Бесконечные Вещи | страница 83
Он вернул письмо в конверт и внезапно опечалился, мельком увидев нетерпеливого восприимчивого ребенка и скучая по нему: тот исчез, в этом теле он остался один. Чудесный и ужасный, этот ребенок безумно любил мир и поглощал его весь день напролет, несмотря ни на что, ни на что.
В городе трудно было найти менее подходящую улицу для дома матери, чем Механик, хотя сама она этого не замечала; довольная тем, что не подходила ни к чему, она шествовала на рынок мимо сражающихся польских домохозяек и детей с остриженными из-за вшей головами, игравших в чижика и дымивших в переулках: она шла в остатках одного из своих древних эстетических нарядов, с распущенными волосами. В угловом магазине она покупала ужасную желтую газету и коробку турецких сигарет, а потом звонила, разговаривая так, что слышал весь магазин; возможно она звонила директору школы, объясняя отсутствие сына в классе: тем временем мальчик стоял рядом (он не считал себя невидимым, в отличие от нее, которая верила или делала вид, что верила, будто люди кругом не видят тебя или не обращают на тебя внимания) и сосредоточенно разглядывал свои ботинки.
Они возвращались в подвал, она ложилась на пахнущий плесенью диван, закуривала ароматную сигарету и читала ему газету (отвратительные преступления и странные случайности), и он обнаруживал, что легче быть на ее стороне против мира.
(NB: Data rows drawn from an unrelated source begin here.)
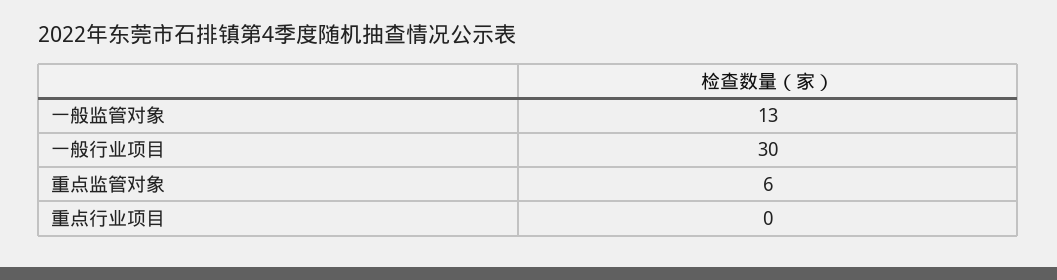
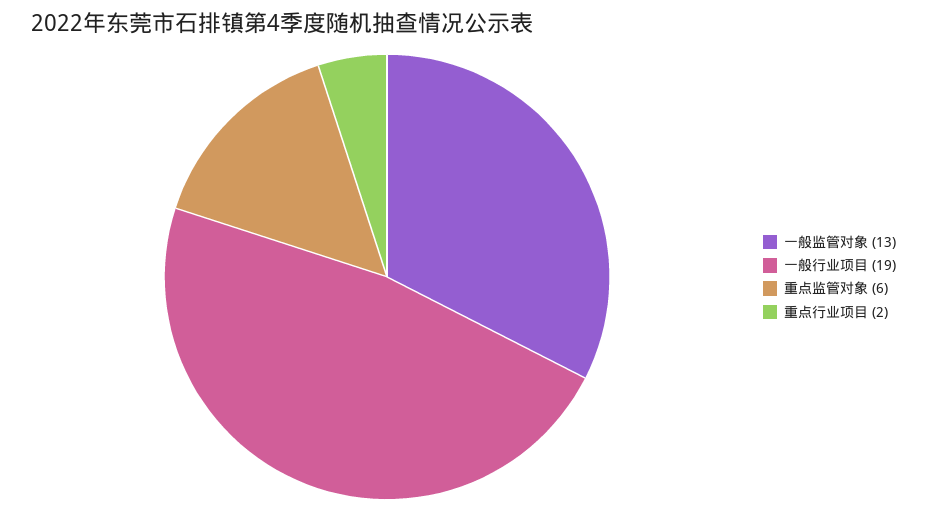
  {
    "一般监管对象": 13,
-   "一般行业项目": 30,
+   "一般行业项目": 19,
    "重点监管对象": 6,
-   "重点行业项目": 0
+   "重点行业项目": 2
  }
Она позволила ему узнать, что на улице есть и другие семьи, живущие без мужа или отца; просто она была слишком гордой и не хотела лгать, как другие, называвшие себя миссис и утверждавшие, будто их мужья путешествуют или погибли на войне. Он не был настолько гордым, чтобы не лгать, и лгал в школе и на улице, но гордился ее гордостью и позаимствовал ее для себя.
Долгое время он считал, что мать не спит по ночам, поскольку она всегда приходила в его комнату во мраке ночи, одетая так же, как и днем, будила его и давала дольку апельсина или гомеопатическую пилюлю или втирала камфорное масло ему в ноздри. Часто, когда он утром вставал, она уже лежала на диване в той же самой одежде. Он мог сказать, что она работала допоздна, поскольку на ее длинном столе лежали кучи серебряных цветов, которые она мастерила. Некоторые из них предназначались для шляп, другие — для столов в ресторане, но большинство — для бессмертных погребальных венков. Она — в других отношениях настолько неумелая, что даже редко пыталась что-то сделать руками — была магически великолепна в своем искусстве; миниатюрные цветы, более настоящие, чем настоящие, выходили из ее почти не двигающихся пальцев, как будто она, как фокусник, наколдовывала их из ладони. Много лет спустя, когда он увидел замедленную киносъемку — цветок показывается из земли, вырастает, выпускает лепестки и пестики, наклоняет тяжелую головку, и все за несколько секунд — он с изумлением подумал не о Матушке-природе, но о собственной матери, которая работала по ночам, и о ее груде маков, роз, ромашек, лилий и голубых люпинов.